The shifts themselves can't have been much good for their health either - shift patterns were a regular three week one - days started at 4am, afternoons at 2pm then nights at 10pm. My mum says she hardly ever saw my granddad when he was working and she was growing up.

But working in those diabolical conditions created a camaraderie like nothing else - my granddad's stories were full of tales of friendship in extreme circumstances. He talked fondly of his close relationship with the pit ponies they still used until the 1960s to haul the coal wagons, and how they used to go crazy with happiness and career around bucking once they were liberated into fields for their summer holidays.

And it wasn't just the mine itself that connected the community. Every mine had a social club where all the families met and socialised - everyone knew each other. There was the annual Miners' Welfare Gala to raise money for those injured at work, and as the miners all had holidays at the same time every year when the pit had its annual shut down, they all went on holiday together.

My nan and granddad went on the same seaside day trip every year with Frickley Colliery. And in my memory, it was to Rhyll in Wales every single year.

When the miners strike was on, South Elmsall was a ghost town - I remember feeling almost scared to walk my dog round the streets when we were at nan and granddad's, as so many shops were shuttered up, with graffiti everywhere screaming "Maggie Out!" (or worse).

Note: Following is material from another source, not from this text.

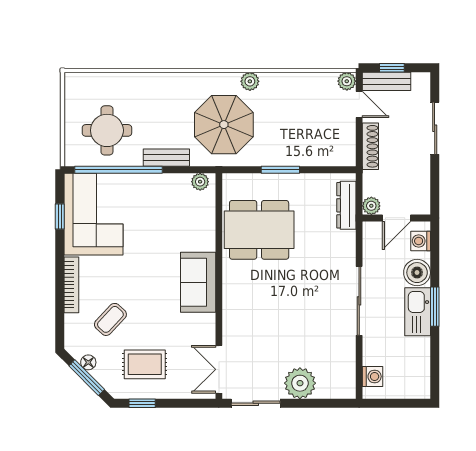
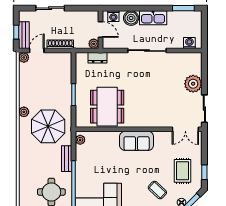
dresser: (346, 205) -> (97, 58), width x0.70
window: (435, 307) -> (183, 8), moved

I remember the furious conversations about the strike over Sunday lunch. We were squeezed into nan and granddad's living room, the fold-up table opened out in front of the coal fire, the pots of potatoes and veg on the hearth keeping warm as we ate our first course of - naturally -Yorkshire pudding and onion gravy. (My nan was a socialist but hated Arthur Scargill).

But Thatcher won and it was the beginning of the end for coal mining in Britain, with worldwide market forces pealing the final death knell this week.

Without the mines, many of towns and village have struggled, not least with unemployment but with the sense of community that the mines gave. And while most people can agree that our reliance on fossil fuels must stop and we need to replace them with alternatives, what will replace the mines when it comes to giving a community heart?

In the meantime, I will remember my family and how that black dust continues to run through their veins, pits or no pits.